Hingga era modern, Punden Mbah Sumbersari masih dikunjungi warga dengan berbagai keperluan. Mereka meyakini air di pohon jati raksasa ini bertuah. Di sisi lain, kata Agus, keterampilan pande besi Mpu Supo diwarisi warga Dusun Jatisumber.

"Keterampilan beliau turun temurun juga menjadi bukti. Kakek saya, Abdul Manaf juga pande besi tradisional, masih pakai ubub. Namun, pande besi tradisional kini tinggal 1 orang saja," ujarnya.

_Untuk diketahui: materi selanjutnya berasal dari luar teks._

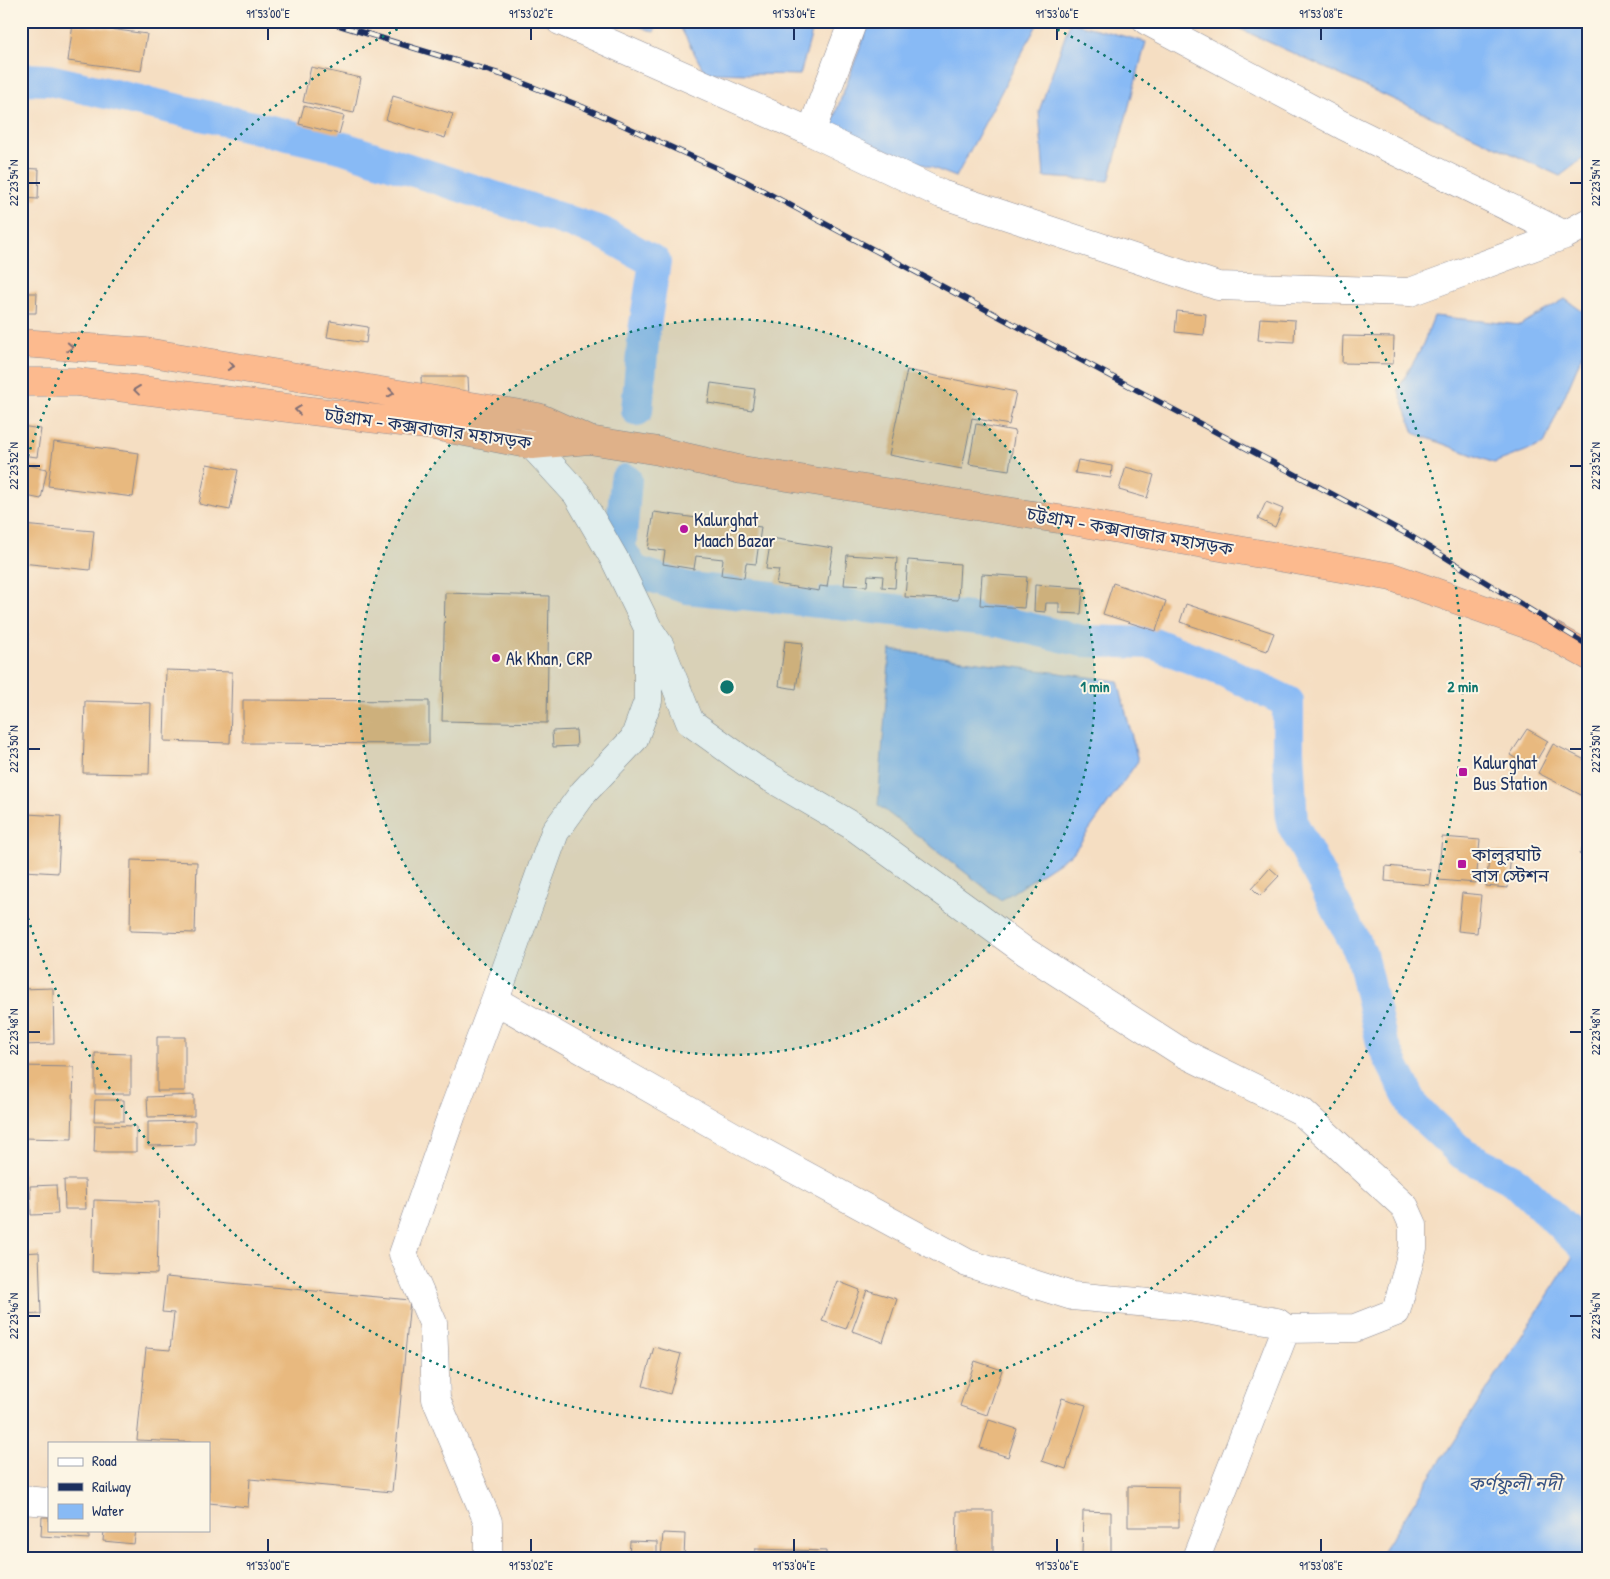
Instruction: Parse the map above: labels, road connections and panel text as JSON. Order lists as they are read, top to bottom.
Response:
{
  "streets": {
    "highway": ["চট্টগ্রাম - কক্সবাজার মহাসড়ক"]
  },
  "water": ["কর্ণফুলী নদী"],
  "places": {
    "other": ["Kalurghat Maach Bazar", "Ak Khan, CRP"],
    "transit": ["Kalurghat Bus Station", "কালুরঘাট বাস স্টেশন"]
  },
  "legend": ["Road", "Railway", "Water"],
  "coordinates": [
    "91°53'00\"E",
    "91°53'02\"E",
    "91°53'04\"E",
    "91°53'06\"E",
    "91°53'08\"E",
    "22°23'54\"N",
    "22°23'52\"N",
    "22°23'50\"N",
    "22°23'48\"N",
    "22°23'46\"N"
  ],
  "rings": ["1 min", "2 min"]
}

Pande besi yang tersisa di Dusun Jatisumber adalah Sulkan (66). Menurut Agus, jumlah pande besi di kampungnya sempat mencapai 50 orang. Masa keemasan pande besi tahun 1970-1990an. Mereka memproduksi aneka alat pertanian, seperti sabit, cangkul, parang untuk dikirim ke Kalimantan dan Sumatera ketika gencar program transmigrasi.

"Pande besi berkurang sedikit demi sedikit karena anak-anak muda memilih menjadi pemahat patung. Karena memang penghasilannya lebih banyak," ungkapnya.

Sulkan menjadi pande besi sejak 1971. Ia berlajar dari ayahnya dan dari para pande besi di Dusun Jatisumber. Terkait Mpu Supo, ada satu mitos yang dipercaya warga Desa Watesumpak. Konon tidak boleh ada pande besi di Dusun Watesumpak. Sebab di dusun ini terdapat tempat Mpu Supo menempa pusaka.

"Konon katanya karena Mpu Supo ada di Dusun Watesumpak sehingga tidak boleh menyaingi beliau. Dari zaman dulu pande besi di Dusun Jatisumber semua. Sudah sering kejadian (melawan mitos), tidak lama habis sekaligus orangnya," jelasnya.

Kadus Jatisumber Wawan Ariyanto mengaku tidak pernah mendengar mitos tersebut. Namun, ia membenarkan tidak ada pande besi yang beroperasi di Dusun Watesumpak.

"Mitos seperti itu saya tidak pernah dengar, tapi kenyataannya dari dulu tidak ada (pande besi di Dusun Watesumpak), hanya di Jatisumber," tandasnya.